With Facebook in the FTC’s sights, who might be next?

Breaking up is hard to do, and surprisingly costly

In both cases, the authorities seem to believe that forcibly breaking up — or “structurally separating” — the firms will ultimately be in the long-term interests of consumers. However, structural separation is neither simple to implement nor necessarily beneficial.

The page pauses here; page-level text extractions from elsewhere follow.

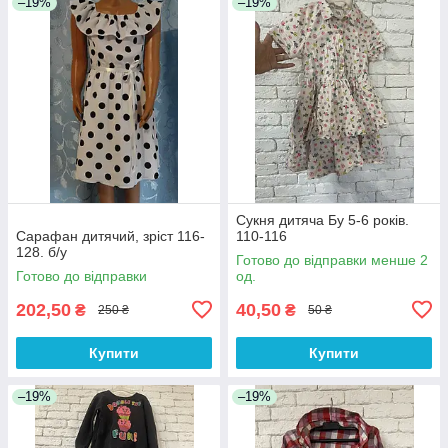
–19%
–19%
Сукня дитяча Бу 5-6 років.
Сарафан дитячий, зріст 116-
110-116
128. б/у
Готово до відправки менше 2
Готово до відправки
од.
202,50
40,50
₴
₴
250 ₴
50 ₴
Купити
Купити
–19%
–19%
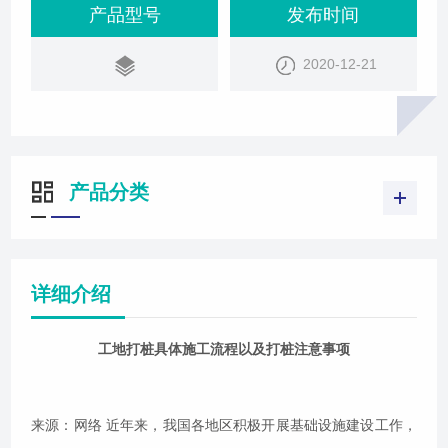
富的建设经验，建设水平也不断提高。未来一段时间
产品型号
发布时间
内，部分地区将会不断提高公路
2020-12-21
产品分类
详细介绍
工地打桩具体施工流程以及打桩注意事项
来源：网络 近年来，我国各地区积极开展基础设施建设工作，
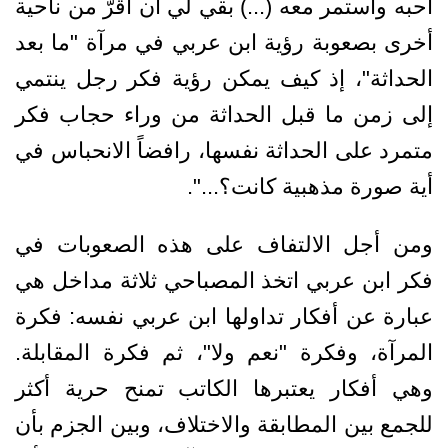
أحبه واستمر معه (...) بقي لي أن أقرّ من ناحية
أخرى بصعوبة رؤية ابن عربي في مرآة "ما بعد
الحداثة"، إذ كيف يمكن رؤية فكر رجل ينتمي
إلى زمن ما قبل الحداثة من وراء حجاب فكر
متمرد على الحداثة نفسها، رافضاً الانحباس في
أية صورة مذهبية كانت؟...".
ومن أجل الالتفاف على هذه الصعوبات في
فكر ابن عربي اتخذ المصباحي ثلاثة مداخل هي
عبارة عن أفكار تداولها ابن عربي نفسه: فكرة
المرآة، وفكرة "نعم ولا"، ثم فكرة المقابلة.
وهي أفكار يعتبرها الكاتب تمنح حرية أكثر
للجمع بين المطابقة والاختلاف، وبين الجزم بأن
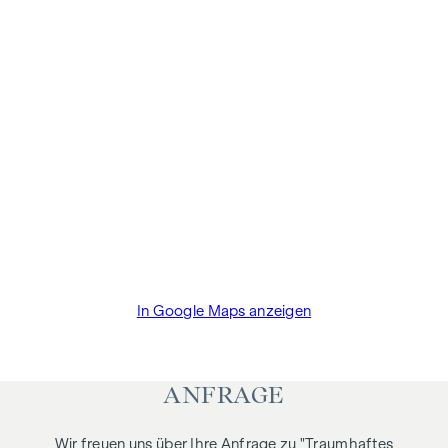
Mehrwertsteuer.
Wir weisen darauf hin, dass zwischen dem Vermittler und
dem zu vermittelnden Dritten ein familiäres oder
wirtschaftliches Naheverhältnis besteht.
Der Vermittler ist als Doppelmakler tätig.
In Google Maps anzeigen
ANFRAGE
Wir freuen uns über Ihre Anfrage zu "Traumhaftes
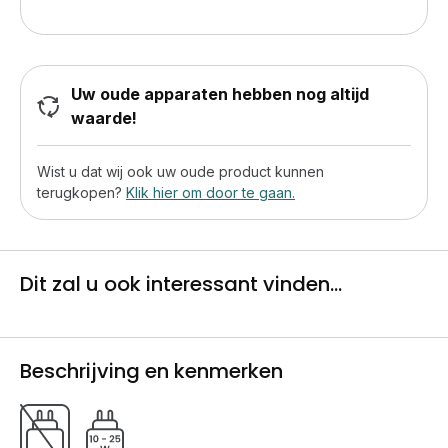
Uw oude apparaten hebben nog altijd
waarde!
Wist u dat wij ook uw oude product kunnen
terugkopen?
Klik hier om door te gaan.
Dit zal u ook interessant vinden...
Beschrijving en kenmerken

First, as my colleague Mark Jamison has argued, it is far from clear that Big Tech companies’ actions are in fact harming consumers. Facebook’s large user base has benefited from the complementary nature of adding WhatsApp’s voice calling function to the social media platform’s core functions. Its app purchasing has also provided a viable alternative pathway for developers of new (and valuable) apps to receive a return on their sunk investments while at the same time enabling more rapid upscaling than would be possible if run “stand-alone.” Forcing Facebook and platforms like it to divest apps they acquire that succeed in the marketplace will chill incentives for all platforms to buy up new apps for fear that if successful they too may face the same “separation” fate. Reducing the level of new app creation and uptake ultimately harms consumer welfare.

Second, as the EU obligations indicate, it is not readily apparent that consumers are the primary beneficiaries of these antitrust actions. Rather, it seems that one goal is to “share” the gatekeeper’s profits with business consumers and rivals by granting access to the gatekeepers’ investments in (particularly) information and customer access. In this sense, the Digital Markets Act seeks to replicate the failed access regulation that has characterized telecommunications markets in Europe — and was introduced but subsequently abandoned in the US.

 

Mandatory structural separation of a regulated firm is the ultimate sanction available in access regulation. There are strong indications that the much lower levels of investment in frontier technologies in Europe compared to the US can be traced back to access regulation — a very high price to pay for a superficially more equitable profit distribution. 

Lessons from other markets

Research on structural separation in electricity markets and in fiber broadband in Australia and New Zealand has found that mismatches in investment horizons and risk preferences, information asymmetries, and lost benefits from internal coordination when firms are forcibly separated can outweigh any benefits from increased competition between the remaining firm and its newly separate components. It is quite likely that the same issues will prevail but to an even greater extent when the primary business being separated is the management and use of information.

This all begs the question of whether the underlying motivations of current antitrust actions on both sides of the Atlantic are primarily to promote competition for the long-term benefit of consumers or, rather, attempts to break up and redistribute the profits of Big Tech firms. If it is the latter, then consumers could ultimately be the losers if structural separation proceeds.